Terry Barnes

Australia sees sense on its plan to ditch the monarchy

Charles and Camilla on a trip to Australia in 2015 (Credit: Getty images)

Australia’s government has been determined to ‘do a Barbados’ and ditch the British monarchy for an Australian republic with an Australian president. But now, it seems, prime minister Anthony Albanese has lost his nerve.

In the week that the first Australian coins of Charles III’s reign entered general circulation, and it was confirmed the King and Queen will visit Australia later this year, Albanese and his government scuttled away from his party’s proclaimed republican intentions with a speed that makes even Rishi Sunak look decisive and in control.

After campaigning for office with a commitment to put the future of the monarchy to a constitutional referendum in Labor’s second term of government, and having insulted the late Queen, the beloved Elizabeth II, in creating a ministry for the republic in her Platinum Jubilee week in 2022, Albanese has ditched not the monarchy, but his plan to do so.

Albanese and his government scuttled away from his party’s proclaimed republican intentions

In the depths of Australia’s summer holiday silly season, assistant minister for the Republic, Matt Thistlethwaite (not Albanese who, like T.S. Eliot’s Macavity the Mystery Cat, is never there when things go wrong), told the Australian, a newspaper as staunchly republican as its founder, Rupert Murdoch, that the push for a republic was now ‘a lot harder’ as result of October’s disastrous referendum on an Aboriginal ‘Voice’ to parliament, in which all Australian states, as well as 60 per cent of voters, voted No.
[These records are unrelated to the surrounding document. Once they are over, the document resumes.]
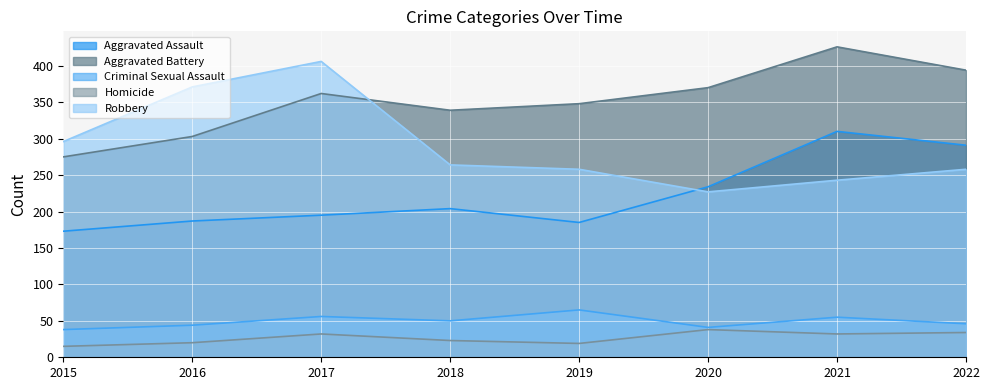

Where is Aggravated Battery nearest to the value 350?

2019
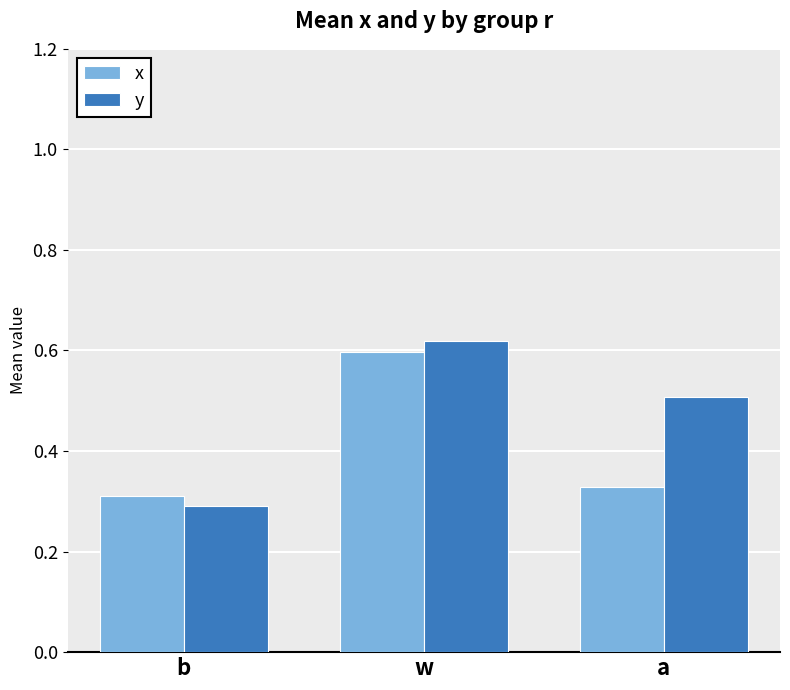

At which label is y closest to 0?

b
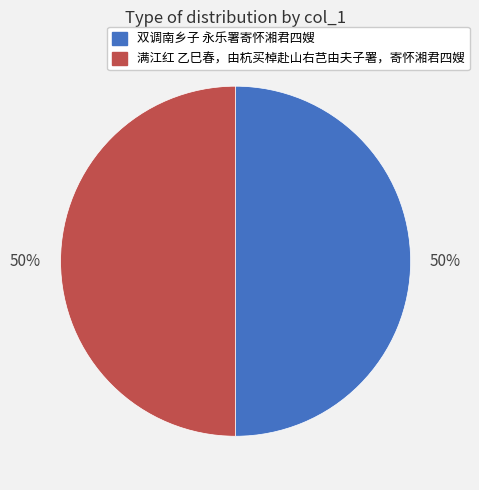

True or false: 满江红 乙巳春，由杭买棹赴山右芑由夫子署，寄怀湘君四嫂 accounts for 50% of the total.

True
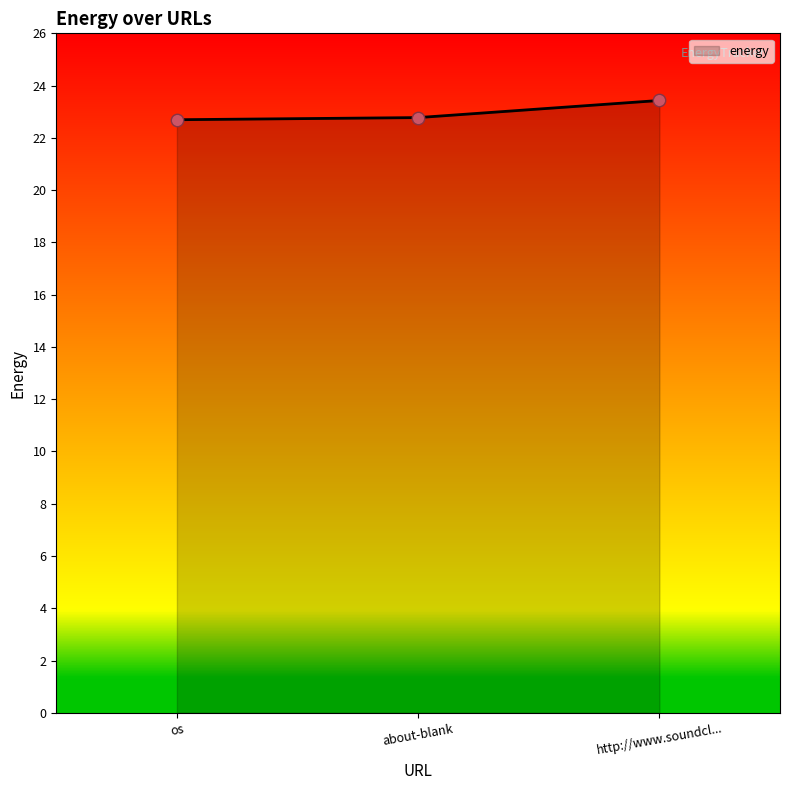

What is the change in value from os to http://www.soundcl...?

+0.7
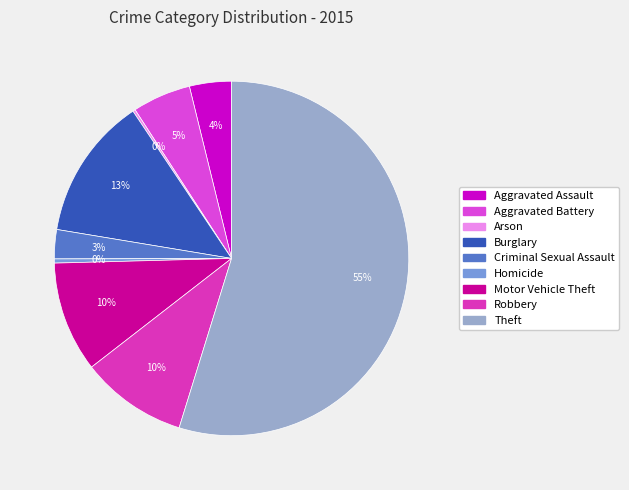

What is the majority slice?

Theft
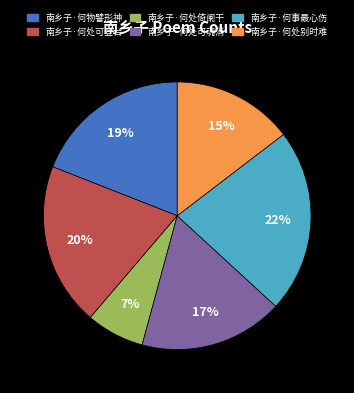

Does any single category account for the majority?

No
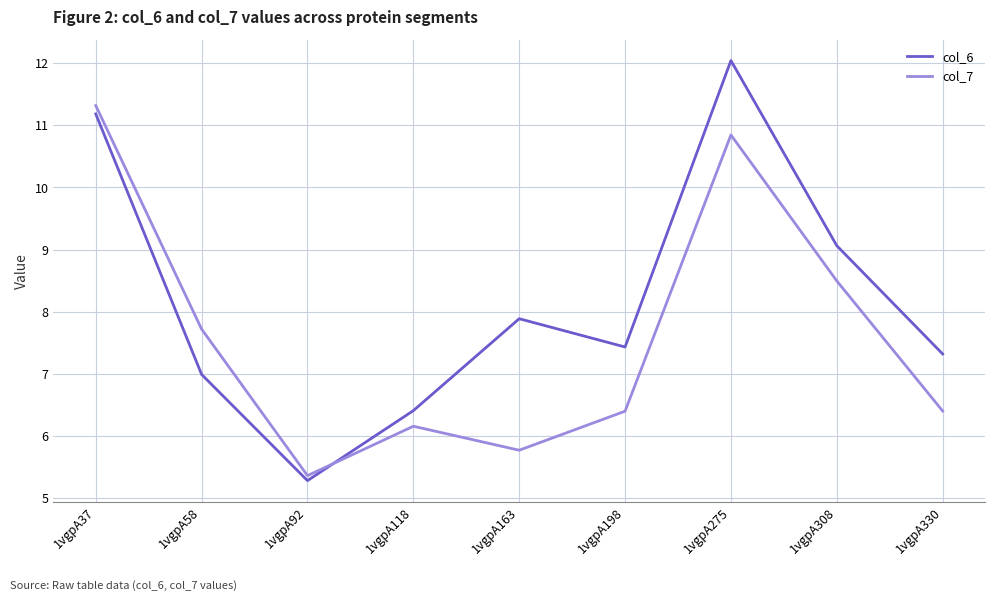

What is the spread (max minus min) of values at 1vgpA275?

1.2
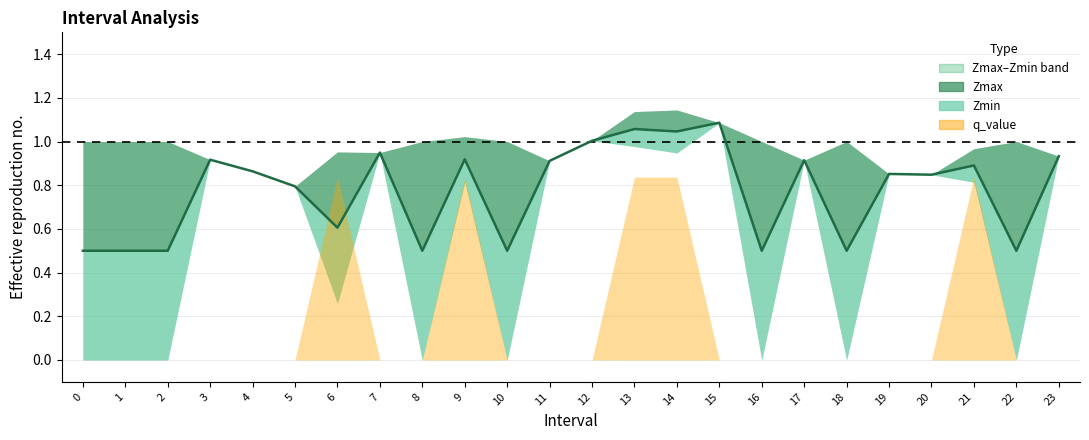

Is it true that the value at 23 is 0.2?

False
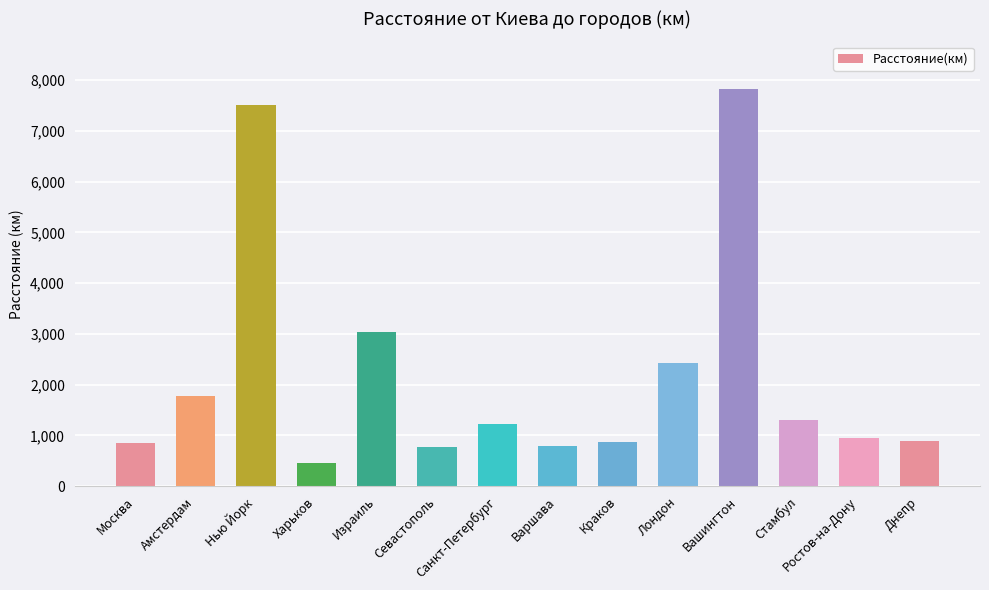

What is the average value?

2191.1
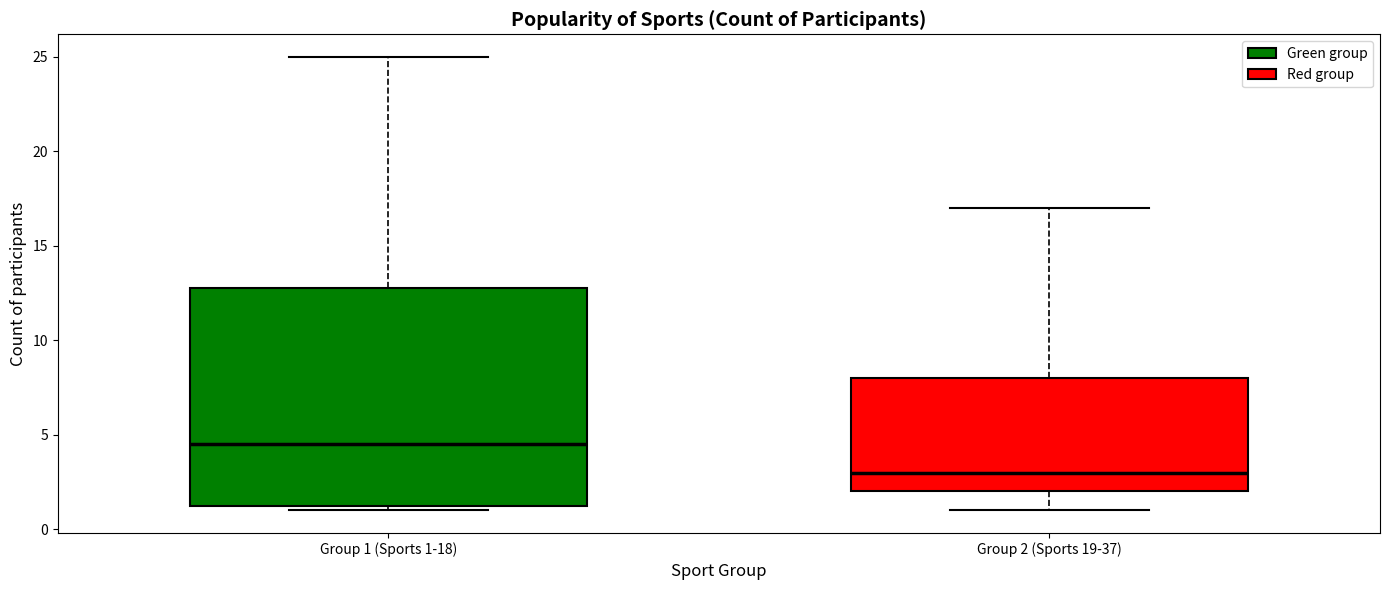

Which box has the lowest median line?

Group 2 (Sports 19-37)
He then confirmed the referendum was formally off the agenda to the equally republican Australian Broadcasting Corporation:

‘At the moment, our priority is cost-of-living pressure for Australians, and all of our policies have been directed at assisting Australians to get through that difficult period’.

Lamely, he added, ‘Having said that, longer term, it’s part of the Labor platform that we believe that we should have an Australian as our head of state. I’m not going to put a timeline on it’.

Thistlethwaite looked and sounded pathetic and defeated, but his admission accepted political reality. The chief reason that Australians opposed the Voice referendum last year was not because they were unsympathetic to the serious and chronic social and economic challenges faced by
so many Aborigines. Rather, the outcome reflected wide and deep resentment of the government’s near-total obsession with its constitutional frolic to appease Labor’s progressive elites and their social consciences. This is intolerable at a time when, just as in Britain, Australians are struggling with inflation, affording a home of the own, seemingly endlessly-rising interest rates, petrol and energy prices, and general cost-of-living pressures. The Voice’s thrashing, and Labor’s slump in opinion polls ever since, reflect people’s anger and frustration with a government that failed to deliver on its extravagant election promises to fix everything. An exhausting republic referendum campaign merely would be more of the same.

In editorialising its disapproval over the government’s putting the republic on ice, the Australian claimed Labor ‘must show it is able to walk and chew gum across a range of issues’, presuming the decision was disregarding the will of the people. But that’s not what opinion polls are saying. Since the death of the late Queen and Charles’s accession in September 2022, polls indicate the monarchy is safe if put to the vote: a November 2023 YouGov poll found about a third of voters each were for and against an Australian republic, with the remaining third either don’t know, didn’t care, or thought only after the King dies. That is hardly the level of support needed for a constitutional referendum to be carried: that requires not only a majority of voters but a majority of states.

That many Aussies are evidently relaxed or indifferent about the monarchy reflects the fact they are comfortable with themselves and their country’s place in the world. Who is their head of state doesn’t bother them: how to keep ahead of their mortgage and many bills, and keep the petrol-driven car on the road, is what they’re truly concerned about. The sanctimonious progressive elites who insist on telling those mainstream Australians what they must think all but guarantee they will think – and vote – just the opposite.

Perhaps that’s a lesson from Australia that Keir Starmer’s Labour, which often looks to Australia as a policy model, could take to heart.

When it comes to the monarchy’s future in Australia, in 1994 the then Prince Charles told Australian journalist Paul Kelly, ‘Who knows what’ll happen in 30 years’ time. I don’t know’. Well, that 30 years’ time is 2024 and, thanks to the Albanese government’s acceptance that the monarchy’s not going anywhere, now he knows.

But at least the Australian republican movement, whose war cry is ‘an Australian for head of state’, have had an unexpected consolation prize. This weekend, an Australian indeed will become consort of a head of state: that’s Tasmanian Mary Donaldson, about to be Mary, Queen of Denmark. Lucky them!